Instructions for the task ::
Copy out each line from the material where the word "Government" is found.

======== Supplied information

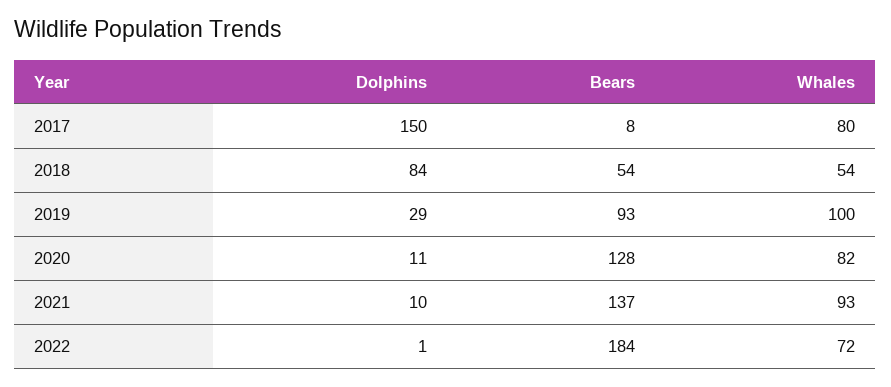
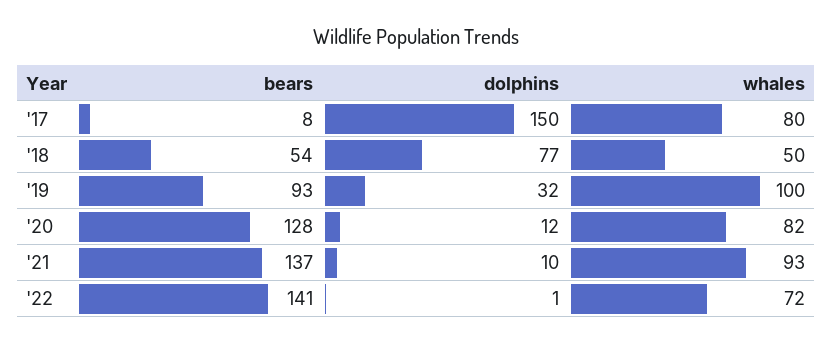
  {
    "Dolphins": {
      "2017": 150,
-     "2018": 84,
+     "2018": 77,
-     "2019": 29,
+     "2019": 32,
-     "2020": 11,
+     "2020": 12,
      "2021": 10,
      "2022": 1
    },
    "Bears": {
      "2017": 8,
      "2018": 54,
      "2019": 93,
      "2020": 128,
      "2021": 137,
-     "2022": 184
+     "2022": 141
    },
    "Whales": {
      "2017": 80,
-     "2018": 54,
+     "2018": 50,
      "2019": 100,
      "2020": 82,
      "2021": 93,
      "2022": 72
    }
  }

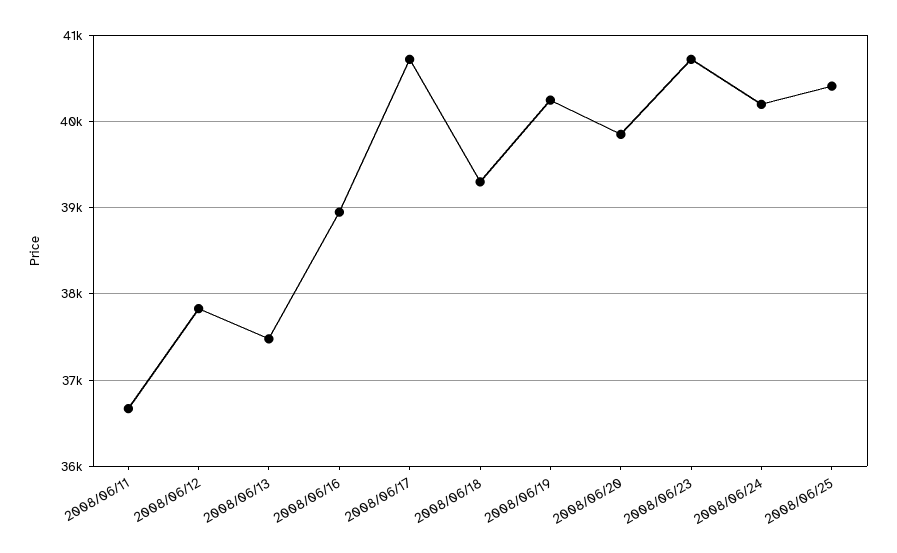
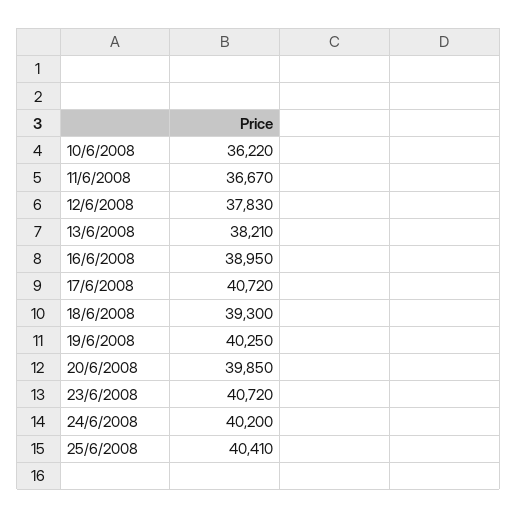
  {
    "2008/06/11": 36670,
    "2008/06/12": 37830,
-   "2008/06/13": 37500,
+   "2008/06/13": 38210,
    "2008/06/16": 38950,
    "2008/06/17": 40720,
    "2008/06/18": 39300,
    "2008/06/19": 40250,
    "2008/06/20": 39850,
    "2008/06/23": 40720,
    "2008/06/24": 40200,
-   "2008/06/25": 40410
+   "2008/06/25": 40410,
+   "10/6/2008": 36220
  }

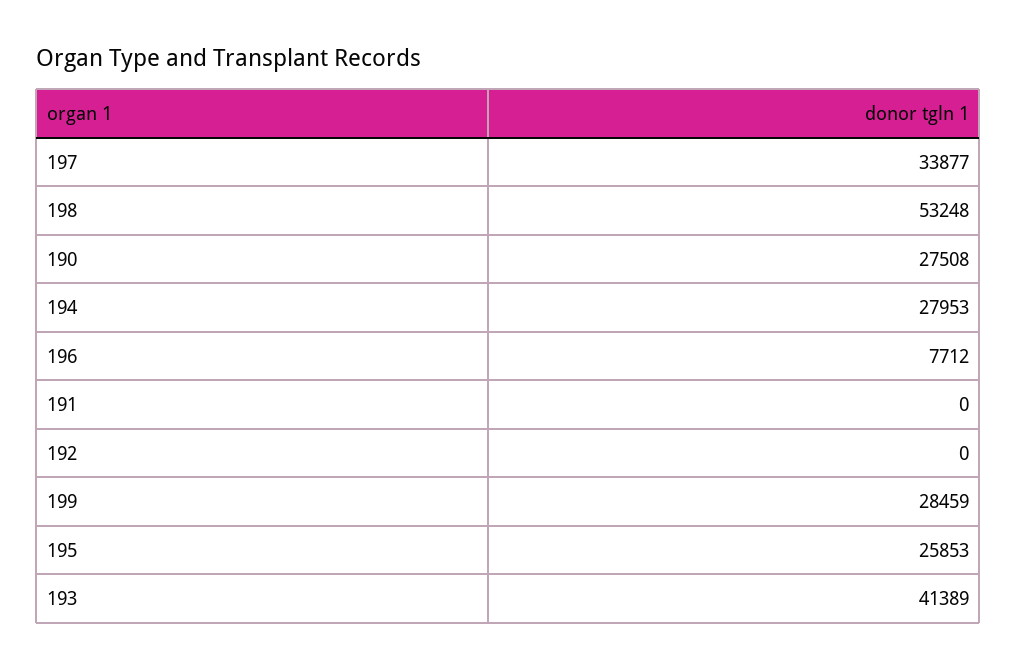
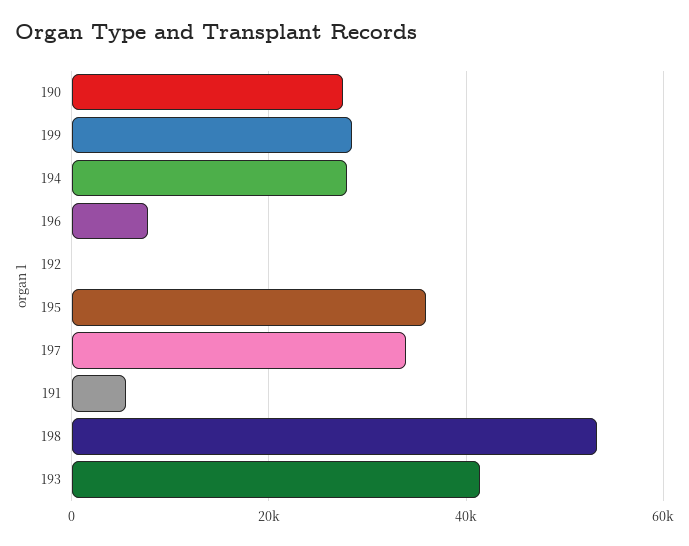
  {
    "197": 33877,
    "198": 53248,
    "190": 27508,
    "194": 27953,
    "196": 7712,
-   "191": 0,
+   "191": 6000,
    "192": 0,
    "199": 28459,
-   "195": 25853,
+   "195": 36000,
    "193": 41389
  }

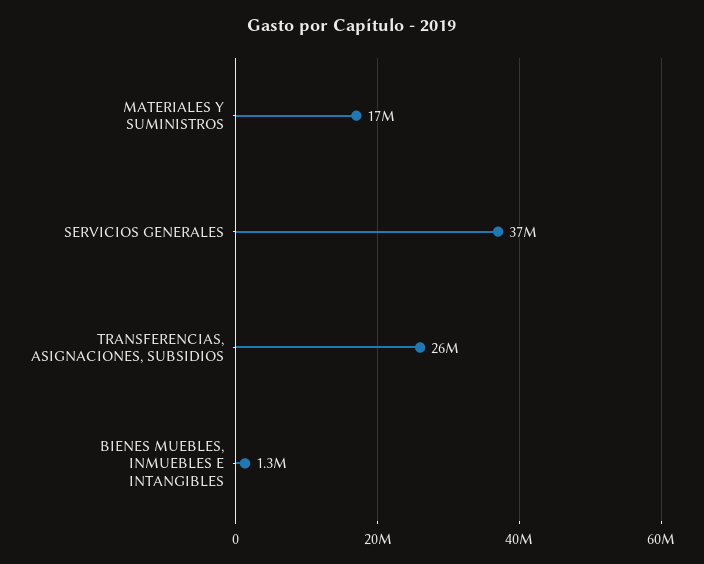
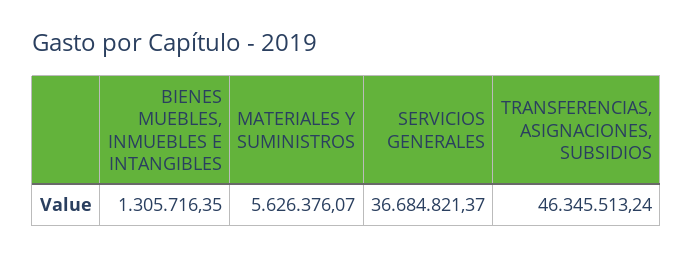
  {
-   "MATERIALES Y SUMINISTROS": 17000000,
+   "MATERIALES Y SUMINISTROS": 5626376.07,
    "SERVICIOS GENERALES": 36684821.37,
-   "TRANSFERENCIAS, ASIGNACIONES, SUBSIDIOS": 26000000,
+   "TRANSFERENCIAS, ASIGNACIONES, SUBSIDIOS": 46345513.24,
    "BIENES MUEBLES, INMUEBLES E INTANGIBLES": 1305716.35
  }

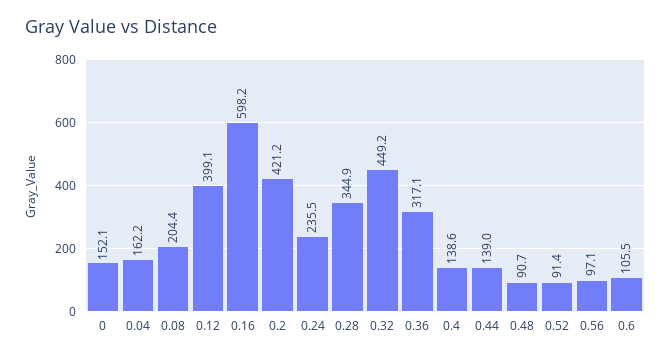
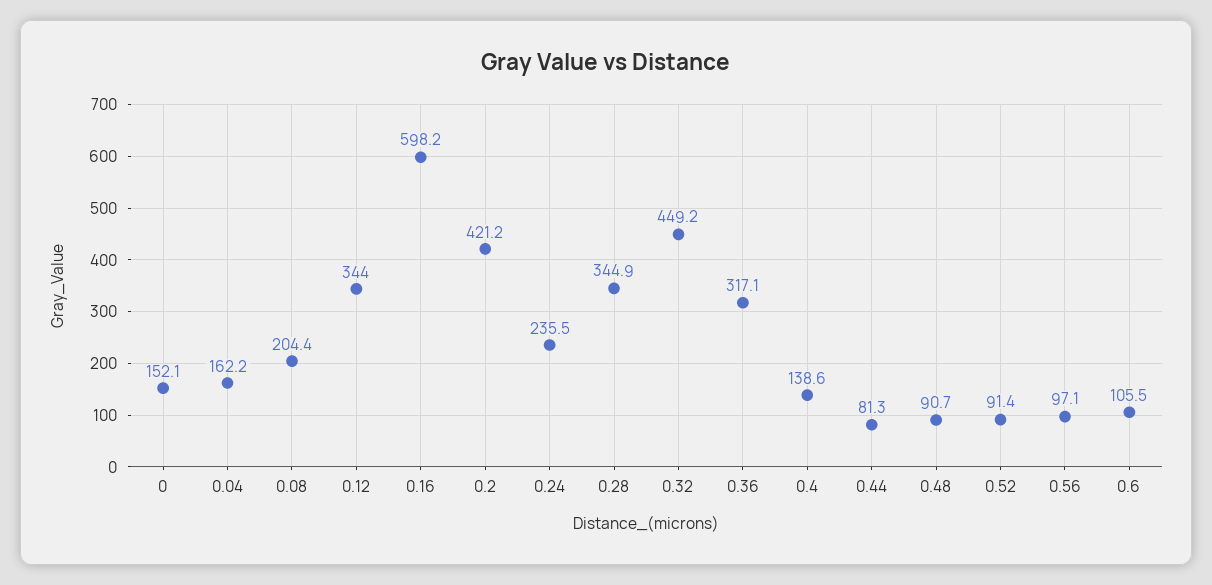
  {
    "0": 152.1,
    "0.04": 162.2,
    "0.08": 204.4,
-   "0.12": 399.1,
+   "0.12": 344,
    "0.16": 598.2,
    "0.2": 421.2,
    "0.24": 235.5,
    "0.28": 344.9,
    "0.32": 449.2,
    "0.36": 317.1,
    "0.4": 138.6,
-   "0.44": 139,
+   "0.44": 81.3,
    "0.48": 90.7,
    "0.52": 91.4,
    "0.56": 97.1,
    "0.6": 105.5
  }

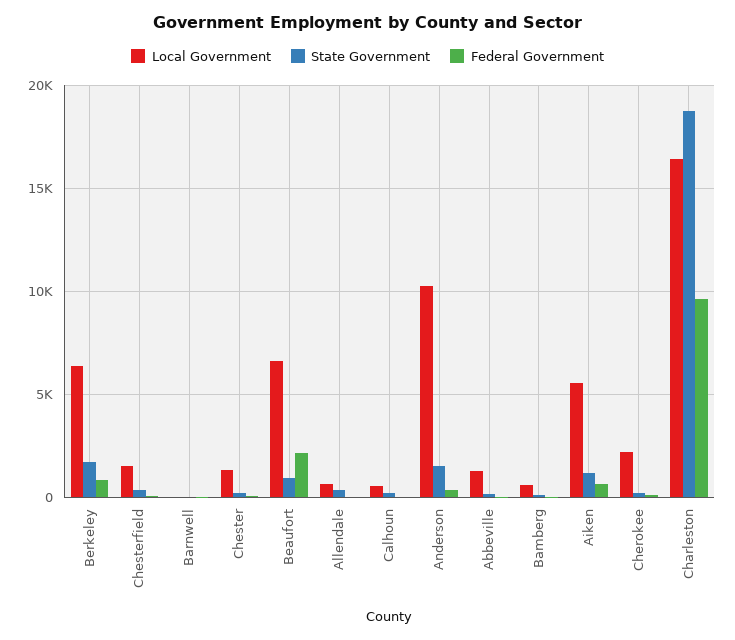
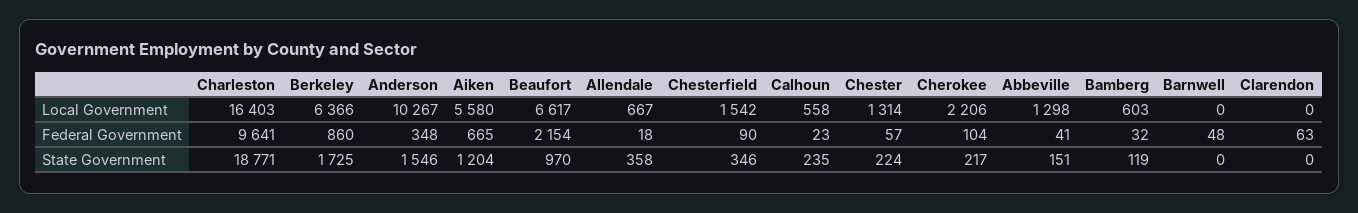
  {
    "Local Government": {
      "Berkeley": 6366,
      "Chesterfield": 1542,
      "Barnwell": 0,
      "Chester": 1314,
      "Beaufort": 6617,
      "Allendale": 667,
      "Calhoun": 558,
      "Anderson": 10267,
      "Abbeville": 1298,
      "Bamberg": 603,
      "Aiken": 5580,
      "Cherokee": 2206,
-     "Charleston": 16403
+     "Charleston": 16403,
+     "Clarendon": 0
    },
    "State Government": {
      "Berkeley": 1725,
      "Chesterfield": 346,
      "Barnwell": 0,
      "Chester": 224,
      "Beaufort": 970,
      "Allendale": 358,
      "Calhoun": 235,
      "Anderson": 1546,
      "Abbeville": 151,
      "Bamberg": 119,
      "Aiken": 1204,
      "Cherokee": 217,
-     "Charleston": 18771
+     "Charleston": 18771,
+     "Clarendon": 0
    },
    "Federal Government": {
      "Berkeley": 860,
      "Chesterfield": 90,
      "Barnwell": 48,
      "Chester": 57,
      "Beaufort": 2154,
      "Allendale": 18,
      "Calhoun": 23,
      "Anderson": 348,
      "Abbeville": 41,
      "Bamberg": 32,
      "Aiken": 665,
      "Cherokee": 104,
-     "Charleston": 9641
+     "Charleston": 9641,
+     "Clarendon": 63
    }
  }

================

Your solution ::
    "Local Government": {
    "State Government": {
    "Federal Government": {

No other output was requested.